3. Closure under Scalar Multiplication
Finally, we need to check if W is closed under scalar multiplication. Take any vector u in W and any scalar c. We need to prove that cu is also in W.
- Define an Arbitrary Vector in W: As before, use general components to represent u (e.g., u = (x, y, z)). Remember that u must satisfy the conditions for W.
- Multiply by a Scalar: Multiply u by the scalar c: cu = (cx, cy, cz).
- Check if the Result Satisfies the Conditions of W: Substitute the components of cu into the equation or conditions that define W. If the equation or conditions are satisfied, cu is in W. If not, W is NOT a subspace.
For example, using the same W defined by x + y - z = 0. We know that for u = (x, y, z), x + y - z = 0. Now, let's consider cu = (cx, cy, cz). Substitute these components into the defining equation: cx + cy - cz = c(x + y - z) = c(0) = 0. Since the result satisfies the defining equation, cu is in W, meaning the third condition is met.
Example: Let's Do it for a Specific W!
Let's work through an example to solidify our understanding. Suppose W is defined as the set of all vectors (x, y, z) in R³ such that x - 2y + z = 0. Let's demonstrate that W is a subspace.
1. Zero Vector Check:
Substitute (0, 0, 0) into the defining equation: 0 - 2(0) + 0 = 0. The equation holds true! Therefore, the zero vector is in W.
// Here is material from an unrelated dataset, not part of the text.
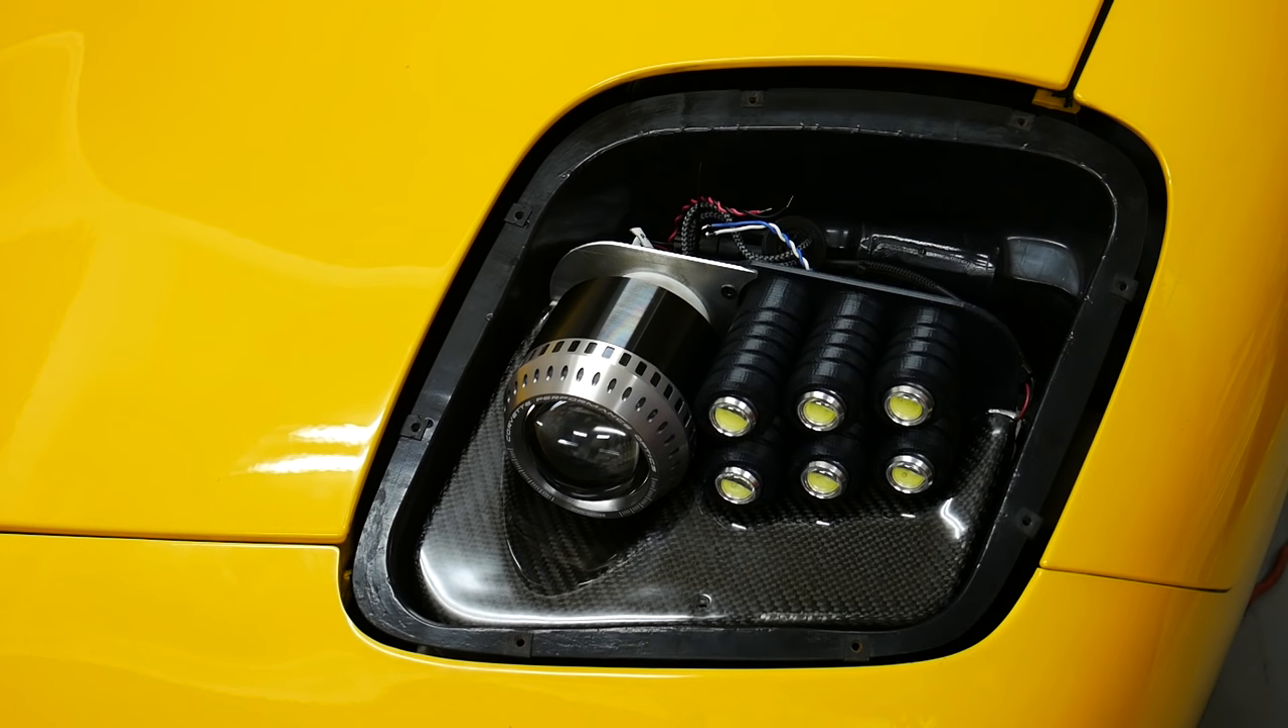Okay, so I got the driver's side in and it is a tight fit but it looks like all my measurements did work out.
2. Closure under Addition:
Let u = (x₁, y₁, z₁) and v = (x₂, y₂, z₂) be two arbitrary vectors in W. Because they are in W, we know that x₁ - 2y₁ + z₁ = 0 and x₂ - 2y₂ + z₂ = 0. Now, let's add them: u + v = (x₁ + x₂, y₁ + y₂, z₁ + z₂). Let's check if this sum is in W:
(x₁ + x₂) - 2(y₁ + y₂) + (z₁ + z₂) = (x₁ - 2y₁ + z₁) + (x₂ - 2y₂ + z₂) = 0 + 0 = 0.
Since the result is 0, the sum u + v is also in W.
3. Closure under Scalar Multiplication:
Let u = (x, y, z) be an arbitrary vector in W, so x - 2y + z = 0. Let's multiply u by a scalar c: cu = (cx, cy, cz). Now, check if this is in W:
cx - 2(cy) + cz = c(x - 2y + z) = c(0) = 0.
Since the result is 0, cu is also in W.
Conclusion:
Because W satisfies all three conditions, it is, therefore, a subspace of R³!
Common Pitfalls and Tips
Proving a set is a subspace can be a bit tricky. Here are some common pitfalls and helpful tips to keep in mind:
- Don't assume: Don't assume that a set is a subspace just because it looks like it should be. Always rigorously check the three conditions.
- Read the definition carefully: Make sure you fully understand the definition of W before you start. This is critical for applying the tests correctly.
- Use general components: Always use general components (like x, y, z or x₁, y₁, z₁) to represent vectors. This allows you to prove that the conditions hold for all vectors in W, not just specific ones.
- Be clear and organized: Write out each step clearly and methodically. This will help you avoid errors and make it easier to follow your logic.
- Practice, practice, practice: The more examples you work through, the more comfortable you'll become with the process. Try different types of sets and definitions for W.
Wrapping Up
And there you have it! You've successfully learned how to prove that W is a subspace of R³. Remember the three key conditions – zero vector, closure under addition, and closure under scalar multiplication – and you'll be well on your way to mastering linear algebra. Keep practicing, and don't be afraid to ask for help if you get stuck. Happy vectoring, guys!